* _Text under study_:

HER2∆16 Engages ENPP1 To Promote an Immune Cold Microenvironment in Breast Cancer

The tumor immune microenvironment (TIME) is a critical determinant of therapeutic response. However, the mechanisms regulating its modulation are not fully understood. HER216, an oncogenic splice variant of the human epidermal growth factor receptor (HER2), has been implicated in breast cancer and other tumor types as a driver of tumorigenesis and metastasis. Nevertheless, the underlying mechanisms of HER2Δ16-mediated oncogenicity remain poorly understood. Here, we show that HER2∆16 expression is not exclusive to the clinically HER2+ subtype and associates with a poor clinical outcome in breast cancer. To understand how HER2 variants modulated the tumor microenvironment, we generated transgenic mouse models expressing either proto-oncogenic HER2 or HER2∆16 in the mammary epithelium. We found that HER2∆16 tumors were immune cold, characterized by low immune infiltrate and an altered cytokine profile. Using an epithelial cell surface proteomic approach, we identified ENPP1 (ectonucleotide pyrophosphatase/phosphodiesterase 1) as a functional regulator of the immune cold microenvironment. We generated a knock-in model of HER2Δ16 under the endogenous promoter to understand the role of Enpp1 in aggressive HER2+ breast cancer. Knockdown of Enpp1 in HER2Δ16-derived tumor cells resulted in decreased tumor growth, which correlated with increased T-cell infiltration. These findings suggest that HER2Δ16-dependent Enpp1 activation associates with aggressive HER2+ breast cancer through its immune modulatory function. Our study provides a better understanding of the mechanisms underlying HER2Δ16-mediated oncogenicity and highlights ENPP1 as a potential therapeutic target in aggressive HER2+ breast cancer.

* _Data extract_:
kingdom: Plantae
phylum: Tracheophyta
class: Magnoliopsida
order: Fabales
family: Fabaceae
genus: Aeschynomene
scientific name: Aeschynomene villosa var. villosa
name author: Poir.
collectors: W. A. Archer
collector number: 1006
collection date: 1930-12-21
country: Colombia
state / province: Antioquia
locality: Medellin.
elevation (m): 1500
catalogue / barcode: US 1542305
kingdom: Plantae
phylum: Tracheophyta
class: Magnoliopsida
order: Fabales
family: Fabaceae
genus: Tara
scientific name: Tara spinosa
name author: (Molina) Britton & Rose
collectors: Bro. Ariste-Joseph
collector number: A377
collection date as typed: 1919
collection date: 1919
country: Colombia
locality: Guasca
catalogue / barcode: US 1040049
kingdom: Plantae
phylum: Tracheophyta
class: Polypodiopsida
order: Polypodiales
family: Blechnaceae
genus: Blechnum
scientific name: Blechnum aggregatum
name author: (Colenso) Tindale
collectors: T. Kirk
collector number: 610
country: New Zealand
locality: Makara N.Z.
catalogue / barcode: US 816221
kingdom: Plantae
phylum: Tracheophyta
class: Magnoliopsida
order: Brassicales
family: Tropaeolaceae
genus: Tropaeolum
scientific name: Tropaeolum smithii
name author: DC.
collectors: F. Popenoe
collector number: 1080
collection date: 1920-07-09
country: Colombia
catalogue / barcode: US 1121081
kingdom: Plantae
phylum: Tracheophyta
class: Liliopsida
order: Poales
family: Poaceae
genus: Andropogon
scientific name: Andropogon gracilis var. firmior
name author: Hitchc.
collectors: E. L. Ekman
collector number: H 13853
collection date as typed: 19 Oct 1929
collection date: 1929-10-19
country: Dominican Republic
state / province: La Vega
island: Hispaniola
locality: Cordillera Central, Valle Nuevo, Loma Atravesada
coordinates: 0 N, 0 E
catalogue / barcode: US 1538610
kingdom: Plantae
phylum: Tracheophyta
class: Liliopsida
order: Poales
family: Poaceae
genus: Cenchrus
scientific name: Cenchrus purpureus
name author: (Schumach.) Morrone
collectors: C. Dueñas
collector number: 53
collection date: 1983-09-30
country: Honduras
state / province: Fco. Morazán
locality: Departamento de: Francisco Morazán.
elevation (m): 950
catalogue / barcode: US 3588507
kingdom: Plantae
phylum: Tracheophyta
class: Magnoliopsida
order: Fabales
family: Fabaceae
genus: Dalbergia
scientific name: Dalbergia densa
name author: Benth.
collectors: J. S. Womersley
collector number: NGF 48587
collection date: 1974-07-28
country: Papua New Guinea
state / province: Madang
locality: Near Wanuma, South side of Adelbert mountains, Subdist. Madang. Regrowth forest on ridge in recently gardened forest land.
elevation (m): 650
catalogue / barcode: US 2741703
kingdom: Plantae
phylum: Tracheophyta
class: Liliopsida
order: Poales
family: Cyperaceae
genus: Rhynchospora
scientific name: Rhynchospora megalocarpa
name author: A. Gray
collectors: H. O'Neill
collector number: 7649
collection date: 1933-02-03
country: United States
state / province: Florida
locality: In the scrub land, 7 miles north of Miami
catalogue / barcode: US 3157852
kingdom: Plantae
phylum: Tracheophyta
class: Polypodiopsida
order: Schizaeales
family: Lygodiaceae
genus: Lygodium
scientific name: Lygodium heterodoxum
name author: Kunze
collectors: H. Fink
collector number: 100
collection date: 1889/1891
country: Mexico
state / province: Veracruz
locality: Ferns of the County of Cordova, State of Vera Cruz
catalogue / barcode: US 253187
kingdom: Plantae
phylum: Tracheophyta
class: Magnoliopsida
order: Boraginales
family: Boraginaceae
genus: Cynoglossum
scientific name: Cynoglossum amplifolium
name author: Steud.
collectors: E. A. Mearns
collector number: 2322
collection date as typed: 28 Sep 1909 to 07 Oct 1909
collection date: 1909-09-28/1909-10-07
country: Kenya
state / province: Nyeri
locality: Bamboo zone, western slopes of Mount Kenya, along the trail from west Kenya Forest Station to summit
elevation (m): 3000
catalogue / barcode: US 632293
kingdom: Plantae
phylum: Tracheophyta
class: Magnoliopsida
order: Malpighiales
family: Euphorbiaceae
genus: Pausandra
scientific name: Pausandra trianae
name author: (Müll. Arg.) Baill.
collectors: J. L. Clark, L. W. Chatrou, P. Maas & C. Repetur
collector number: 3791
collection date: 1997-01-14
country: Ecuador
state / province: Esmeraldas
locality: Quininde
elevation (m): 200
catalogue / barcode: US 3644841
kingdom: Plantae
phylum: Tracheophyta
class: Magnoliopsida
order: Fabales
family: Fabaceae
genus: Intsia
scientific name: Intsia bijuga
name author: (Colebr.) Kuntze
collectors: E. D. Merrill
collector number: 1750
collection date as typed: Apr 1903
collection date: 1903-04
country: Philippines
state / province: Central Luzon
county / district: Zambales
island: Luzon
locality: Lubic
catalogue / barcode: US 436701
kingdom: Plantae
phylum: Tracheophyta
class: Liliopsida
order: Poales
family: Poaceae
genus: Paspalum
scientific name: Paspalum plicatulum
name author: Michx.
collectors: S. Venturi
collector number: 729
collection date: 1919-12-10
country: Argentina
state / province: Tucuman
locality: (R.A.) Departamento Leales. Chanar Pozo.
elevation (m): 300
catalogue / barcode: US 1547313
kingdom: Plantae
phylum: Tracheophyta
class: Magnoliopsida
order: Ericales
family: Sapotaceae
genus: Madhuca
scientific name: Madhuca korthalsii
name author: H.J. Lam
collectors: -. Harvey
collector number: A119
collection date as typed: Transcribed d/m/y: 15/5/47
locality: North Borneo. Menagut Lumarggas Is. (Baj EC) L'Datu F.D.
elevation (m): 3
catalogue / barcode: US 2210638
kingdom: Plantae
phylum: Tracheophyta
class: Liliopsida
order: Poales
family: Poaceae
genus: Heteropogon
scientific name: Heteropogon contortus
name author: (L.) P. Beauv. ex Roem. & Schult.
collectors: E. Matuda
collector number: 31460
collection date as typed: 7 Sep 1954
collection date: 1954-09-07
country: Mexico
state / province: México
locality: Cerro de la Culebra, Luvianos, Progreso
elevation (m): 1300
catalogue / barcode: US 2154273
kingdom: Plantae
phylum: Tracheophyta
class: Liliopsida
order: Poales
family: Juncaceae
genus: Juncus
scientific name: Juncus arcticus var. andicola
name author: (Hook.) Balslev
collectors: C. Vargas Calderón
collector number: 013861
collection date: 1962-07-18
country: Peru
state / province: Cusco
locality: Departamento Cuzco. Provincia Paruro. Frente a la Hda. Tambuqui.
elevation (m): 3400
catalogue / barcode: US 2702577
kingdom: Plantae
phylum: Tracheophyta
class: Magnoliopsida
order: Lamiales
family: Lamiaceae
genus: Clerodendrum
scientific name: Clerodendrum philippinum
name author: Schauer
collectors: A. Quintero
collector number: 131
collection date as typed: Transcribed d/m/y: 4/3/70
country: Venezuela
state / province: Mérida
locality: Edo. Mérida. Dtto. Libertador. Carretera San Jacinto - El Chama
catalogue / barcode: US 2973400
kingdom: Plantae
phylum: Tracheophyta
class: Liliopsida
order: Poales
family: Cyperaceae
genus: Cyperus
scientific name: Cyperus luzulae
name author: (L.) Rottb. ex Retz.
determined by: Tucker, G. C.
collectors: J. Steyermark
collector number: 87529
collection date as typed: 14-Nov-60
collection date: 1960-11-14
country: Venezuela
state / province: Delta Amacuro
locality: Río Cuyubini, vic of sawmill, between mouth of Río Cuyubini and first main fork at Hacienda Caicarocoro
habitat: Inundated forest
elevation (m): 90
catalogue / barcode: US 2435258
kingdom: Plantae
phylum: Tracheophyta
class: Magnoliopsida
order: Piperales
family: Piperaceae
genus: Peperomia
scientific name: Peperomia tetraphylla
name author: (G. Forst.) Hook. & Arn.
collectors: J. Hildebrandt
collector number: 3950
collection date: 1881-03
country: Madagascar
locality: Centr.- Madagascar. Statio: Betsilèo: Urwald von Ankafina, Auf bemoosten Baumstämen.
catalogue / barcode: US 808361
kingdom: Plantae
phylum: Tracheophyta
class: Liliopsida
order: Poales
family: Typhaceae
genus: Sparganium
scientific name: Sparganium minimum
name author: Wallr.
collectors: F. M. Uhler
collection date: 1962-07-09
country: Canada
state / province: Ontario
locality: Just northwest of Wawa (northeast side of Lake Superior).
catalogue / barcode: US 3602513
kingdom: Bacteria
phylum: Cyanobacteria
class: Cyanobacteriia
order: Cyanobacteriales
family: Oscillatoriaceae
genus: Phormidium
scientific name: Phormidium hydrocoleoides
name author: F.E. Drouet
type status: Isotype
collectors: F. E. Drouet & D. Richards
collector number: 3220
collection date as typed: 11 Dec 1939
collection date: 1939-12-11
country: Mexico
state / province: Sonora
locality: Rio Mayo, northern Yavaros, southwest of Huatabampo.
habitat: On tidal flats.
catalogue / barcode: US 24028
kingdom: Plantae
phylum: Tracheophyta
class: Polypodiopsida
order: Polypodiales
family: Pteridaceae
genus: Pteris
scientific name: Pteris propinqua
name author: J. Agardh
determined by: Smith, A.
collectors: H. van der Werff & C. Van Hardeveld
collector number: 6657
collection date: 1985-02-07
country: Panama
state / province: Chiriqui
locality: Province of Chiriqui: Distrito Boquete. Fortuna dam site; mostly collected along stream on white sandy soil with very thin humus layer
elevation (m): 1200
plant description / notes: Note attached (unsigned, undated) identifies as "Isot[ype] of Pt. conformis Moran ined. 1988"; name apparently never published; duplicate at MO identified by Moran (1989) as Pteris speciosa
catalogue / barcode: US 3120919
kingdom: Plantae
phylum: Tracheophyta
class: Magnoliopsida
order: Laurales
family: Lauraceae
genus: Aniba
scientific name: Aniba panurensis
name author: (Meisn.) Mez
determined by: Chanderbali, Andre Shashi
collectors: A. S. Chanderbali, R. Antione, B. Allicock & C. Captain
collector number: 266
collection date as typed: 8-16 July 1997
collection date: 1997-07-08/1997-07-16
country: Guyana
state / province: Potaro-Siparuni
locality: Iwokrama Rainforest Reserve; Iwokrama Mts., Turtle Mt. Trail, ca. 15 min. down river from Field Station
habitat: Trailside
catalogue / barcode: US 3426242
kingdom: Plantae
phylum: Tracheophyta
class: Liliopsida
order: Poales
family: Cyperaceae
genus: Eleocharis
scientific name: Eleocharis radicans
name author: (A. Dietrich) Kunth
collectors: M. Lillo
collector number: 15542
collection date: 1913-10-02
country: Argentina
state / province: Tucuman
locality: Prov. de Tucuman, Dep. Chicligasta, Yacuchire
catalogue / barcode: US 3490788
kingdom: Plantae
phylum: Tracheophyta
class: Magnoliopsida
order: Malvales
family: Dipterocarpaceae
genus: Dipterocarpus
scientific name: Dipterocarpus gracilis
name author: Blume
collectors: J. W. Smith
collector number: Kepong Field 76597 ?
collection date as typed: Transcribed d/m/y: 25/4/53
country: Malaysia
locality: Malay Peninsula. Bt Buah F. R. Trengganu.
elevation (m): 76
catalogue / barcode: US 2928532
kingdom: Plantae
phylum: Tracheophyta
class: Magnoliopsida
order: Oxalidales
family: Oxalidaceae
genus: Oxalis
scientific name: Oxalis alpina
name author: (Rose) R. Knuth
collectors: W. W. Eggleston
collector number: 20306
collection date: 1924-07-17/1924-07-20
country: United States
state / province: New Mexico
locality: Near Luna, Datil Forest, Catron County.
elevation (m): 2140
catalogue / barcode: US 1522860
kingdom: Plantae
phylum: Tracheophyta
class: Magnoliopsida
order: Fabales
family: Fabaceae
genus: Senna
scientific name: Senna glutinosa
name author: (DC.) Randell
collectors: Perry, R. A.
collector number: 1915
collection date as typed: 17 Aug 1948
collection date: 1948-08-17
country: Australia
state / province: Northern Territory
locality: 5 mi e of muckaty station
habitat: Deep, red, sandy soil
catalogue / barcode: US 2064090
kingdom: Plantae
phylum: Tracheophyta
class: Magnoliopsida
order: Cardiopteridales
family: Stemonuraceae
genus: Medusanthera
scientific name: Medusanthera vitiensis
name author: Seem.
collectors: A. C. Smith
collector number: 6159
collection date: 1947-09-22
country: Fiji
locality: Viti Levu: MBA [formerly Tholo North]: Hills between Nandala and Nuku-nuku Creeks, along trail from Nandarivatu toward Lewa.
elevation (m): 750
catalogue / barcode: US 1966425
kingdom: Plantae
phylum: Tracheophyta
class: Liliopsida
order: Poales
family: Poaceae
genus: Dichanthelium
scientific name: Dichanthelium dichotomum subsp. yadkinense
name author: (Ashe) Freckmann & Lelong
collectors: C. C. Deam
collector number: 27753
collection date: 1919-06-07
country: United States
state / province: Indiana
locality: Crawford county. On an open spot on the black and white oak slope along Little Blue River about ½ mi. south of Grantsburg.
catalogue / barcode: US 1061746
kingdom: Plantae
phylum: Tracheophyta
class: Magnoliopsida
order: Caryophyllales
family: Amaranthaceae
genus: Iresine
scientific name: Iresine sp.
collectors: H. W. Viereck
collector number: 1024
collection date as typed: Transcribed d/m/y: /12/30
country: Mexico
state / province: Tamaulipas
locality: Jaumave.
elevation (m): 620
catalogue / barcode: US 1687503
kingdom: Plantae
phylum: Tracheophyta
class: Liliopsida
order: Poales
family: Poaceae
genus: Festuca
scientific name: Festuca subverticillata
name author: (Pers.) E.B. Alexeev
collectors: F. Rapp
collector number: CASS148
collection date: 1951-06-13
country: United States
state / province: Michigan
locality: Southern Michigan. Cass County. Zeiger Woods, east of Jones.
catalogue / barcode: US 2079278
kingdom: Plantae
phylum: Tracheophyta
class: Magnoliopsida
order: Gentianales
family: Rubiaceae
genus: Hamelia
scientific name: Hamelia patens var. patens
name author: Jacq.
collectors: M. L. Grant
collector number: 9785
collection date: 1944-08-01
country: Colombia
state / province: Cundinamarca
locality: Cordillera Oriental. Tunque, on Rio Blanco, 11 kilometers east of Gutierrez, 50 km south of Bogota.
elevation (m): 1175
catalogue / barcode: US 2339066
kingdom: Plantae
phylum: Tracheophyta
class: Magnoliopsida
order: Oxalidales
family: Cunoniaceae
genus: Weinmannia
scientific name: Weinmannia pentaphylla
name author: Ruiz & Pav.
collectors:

* _Prompt_: List every abbreviation that the text on HER2∆16 and ENPP1 in breast cancer spells out in full, with the full form it gives for each. Work only from the text on HER2∆16 and ENPP1 in breast cancer, not from the data.

* _Written response_:
- TIME: tumor immune microenvironment
- HER2: human epidermal growth factor receptor
- ENPP1: ectonucleotide pyrophosphatase/phosphodiesterase 1